Source passage:
<<<<
Governance Principles


Glatfelter's Board of Directors (the "Board") is charged with providing effective governance over the Company’s business for the benefit of its shareholders, and has approved the following Governance Principles. The Governance Principles, which provide a framework for the Board’s responsibilities, are in addition to, and are not intended to change or interpret, any Federal or state law or regulation, the New York Stock Exchange ("NYSE") listing standards, the Articles of Incorporation, or the By-Laws of the Company. The principles and guidelines herein are subject to modification from time to time by the Board.


Management Organization

1.  General
Glatfelter's business is conducted by its officers, managers and employees, under the direction of the Chief Executive Officer ("CEO") and the oversight of the Board, which is comprised of a majority of independent directors. The Board is elected by the Company’s shareholders and is responsible for the management of the business and affairs of the Company. The Board shall carry out its responsibility by establishing the strategic direction for the Company’s business and by selecting, evaluating, advising and monitoring executive management, and shall ensure that the long-term interests of the Company as a whole, and its shareholders, are served by the conduct of the business operations. The Board and management recognize that, in addition to the shareholders, other stakeholders in the business include employees, retirees, contractors, customers, suppliers, government and regulatory officials, as well as the communities in which the Company operates. The Board and management believe that recognizing the interests of these stakeholders is fundamental to being able to provide value to shareholders.

2.  Chairman & Chief Executive Officer
Currently, the Chief Executive Officer also serves as Chairman of the Board. As CEO, he presides at all meetings of the shareholders and is responsible to the Board for the day-to-day management of the Company. As Chairman, he proposes, with the involvement of the Board, the agenda for the meetings of the Board over which he presides.

3.  Other Executive Officers
The Board annually appoints executive officers of the Company at its organizational meeting following the Annual Meeting of Shareholders and at such other times as it may deem appropriate. A listing of the Company’s current officers, as well as its directors, may be found at http://www.glatfelter.com/e/invesstock.asp

Board of Directors

1.  Board Functions
The Board has five regularly scheduled meetings a year at which it reviews and discusses reports by management on the performance of the Company, strategic options, and other significant issues faced by the Company. The full Board considers all major decisions affecting the Company. Directors are expected to attend all scheduled Board and meetings of committees of which they are members. In addition to its general oversight of management, the Board, either directly or through its committees, also performs a number of specific functions, including:

  • selecting, evaluating and compensating the CEO, and overseeing CEO succession planning;
  • overseeing the selection, evaluation and compensation of the other executive officers;
  • developing and approving compensation and benefit plans for senior management and other employees;
  • reviewing and approving long-term strategic business plans and major corporate actions and monitoring corporate performance against those plans and actions;
  • assessing the major risks faced by the Company, and reviewing options to mitigate those risks; and
  • ensuring that processes are in place for maintaining the integrity of the Company, its financial statements, internal controls, reporting systems, compliance with laws, and the integrity of its relationships with its stakeholders.
>>>>
Problem description: Reproduce the governance principles word for word from "2.  Chairman &" to "which he presides.". The lines that follow come from a separate source.

Input data:
<<<<
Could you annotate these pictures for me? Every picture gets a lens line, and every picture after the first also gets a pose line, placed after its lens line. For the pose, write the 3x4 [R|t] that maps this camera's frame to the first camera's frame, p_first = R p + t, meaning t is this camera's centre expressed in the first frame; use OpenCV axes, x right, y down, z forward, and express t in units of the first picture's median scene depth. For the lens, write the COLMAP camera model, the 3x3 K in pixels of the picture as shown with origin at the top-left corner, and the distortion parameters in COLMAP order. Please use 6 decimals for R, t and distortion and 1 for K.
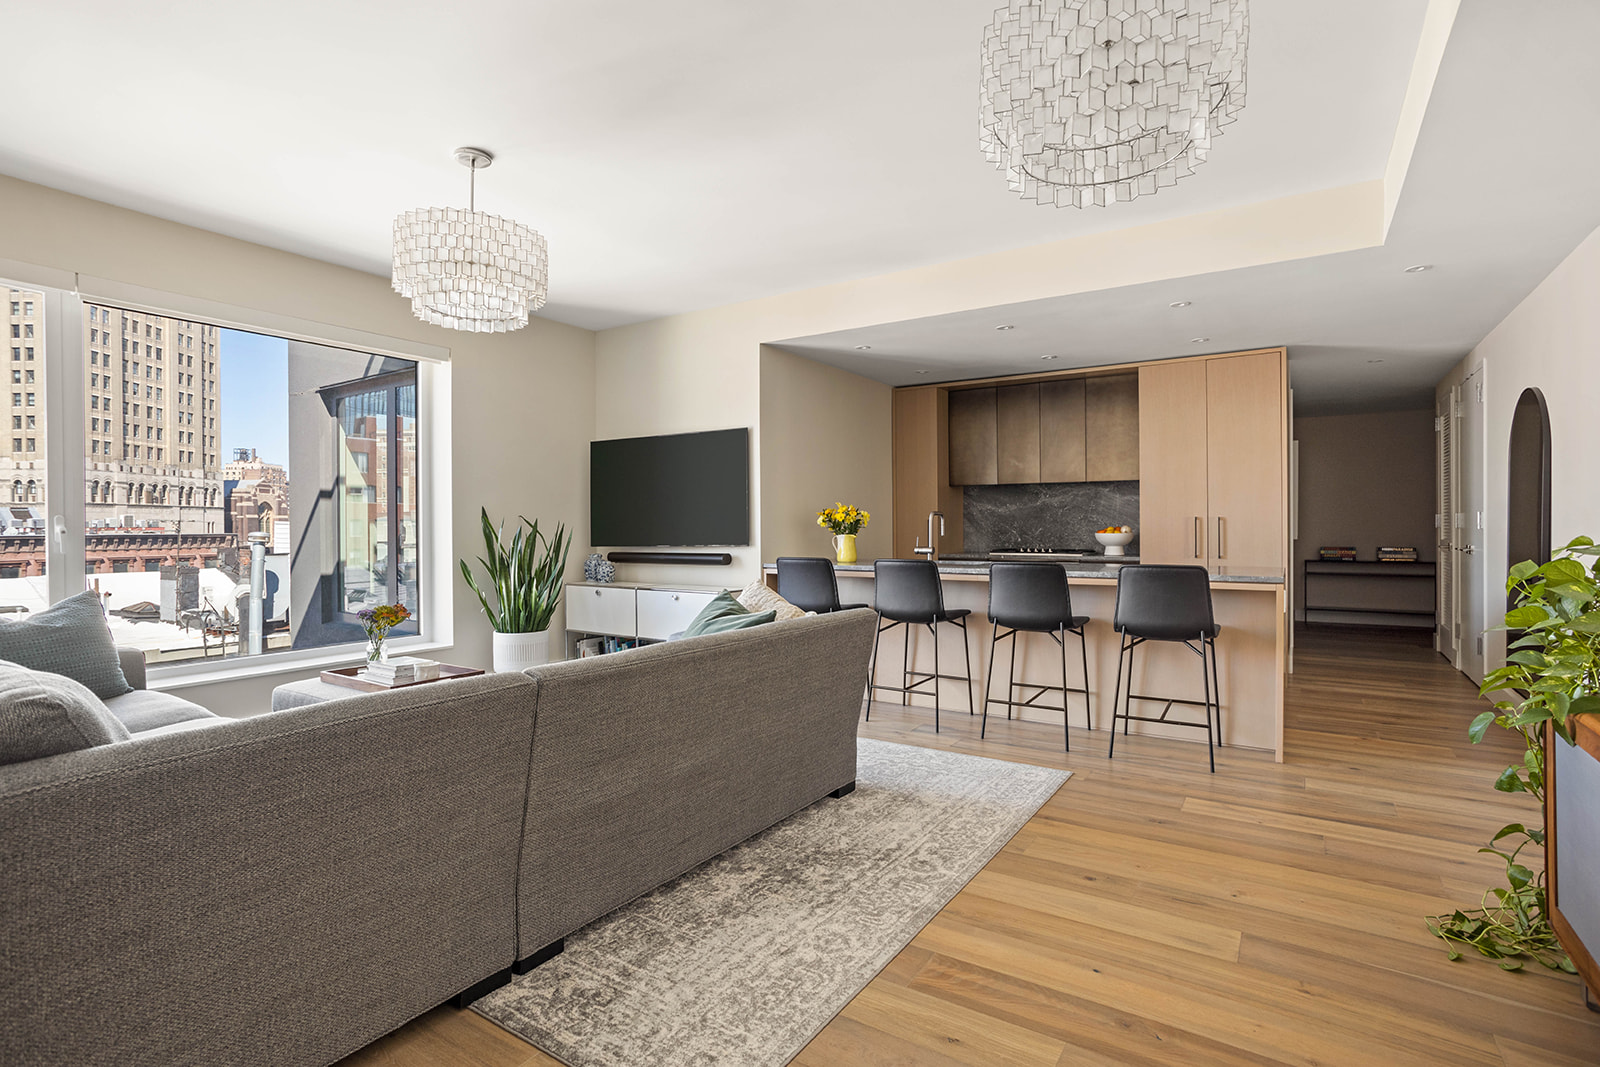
>>>>
Answer to this exercise:
2.  Chairman & Chief Executive Officer
Currently, the Chief Executive Officer also serves as Chairman of the Board. As CEO, he presides at all meetings of the shareholders and is responsible to the Board for the day-to-day management of the Company. As Chairman, he proposes, with the involvement of the Board, the agenda for the meetings of the Board over which he presides.